Many women have a story about the first time they were catcalled or looked at lewdly by a man. Maybe they remember the first time some commented on their body’s still awkward curves. It will be a feeling that follows them for a long time.
A study profiled by the BBC suggests young girls who endure this unwanted kind of sexual attention may experience mental health issues, including self-harm, suicidal thoughts, maladaptive dieting and substance use. For black and Latina girls especially, puberty tends to begin at an earlier age. Studies also show that those girls who do develop at an earlier age are more likely to be sexually harassed earlier as well.
Silvia M. Dutchevici, a clinical social worker, noted that even how we talk about sexual harassment doesn’t quite grapple with its possible long-term effects.
“To me, it seems like it is assault,” she says. “It may not seem to most people like its not assault because no one is getting touched but there is a psychological assault that happens when you’re being sexualized or talked about as an object.”
In her practice, Dutchevici uses the old feminist phrase “The personal is political” as a guide to looking at societal problems like sexual harassment. “Girls are sexualized from birth,” she says. “It happens from their parents and their school.” She cites the language society uses for girls, like “you’re so pretty.”
In a study published earlier this year, doctors connected being exposed to sexual harassment earlier in life with girls being more likely to view their bodies as objects, an act that could also lead to higher rates of depression, anxiety and suicidal thoughts.
Therapist Allison Abrams says she works a lot with adolescent girls. “That’s when they become conscious of their bodies. They’re confused and there’s a lot of shame with that.” She wants to see school teach both boys and girls about the harms of sexual harassment the way they talk about bullying and sex.
If it happens, Abrams wants parents and teachers to have more open communication so that any child can talk about what happened and not feel ashamed. “It’s okay for them to feel distressed,” she says. “They should know they can tell an adult and they’ll be supported.”
My journey into womanhood was on the earlier side of what doctors expect, but that’s not really anything you can control.
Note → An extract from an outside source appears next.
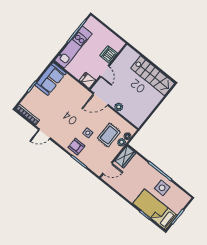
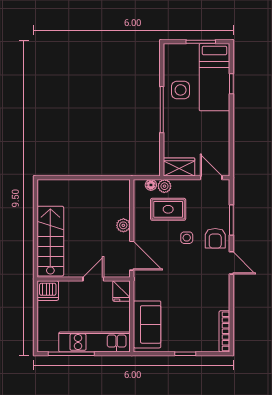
dishwasher: (109, 54) -> (48, 291), moved
stairs: (153, 76) -> (50, 241), moved
sofa: (50, 79) -> (147, 324), moved, turned 90
door: (44, 134) -> (231, 263), moved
I remember when I wasn’t yet a teenager, I followed my dad to the bar of a restaurant, and there was a man who stared at me in a way that made me feel uncomfortable. It would be the first of many times I would be made to feel unsafe because of my body.
Sexual harassment manifests in many forms. What once was thought harmless is being questioned and what once taken as just another part of the female experience is getting an overdue reexamination.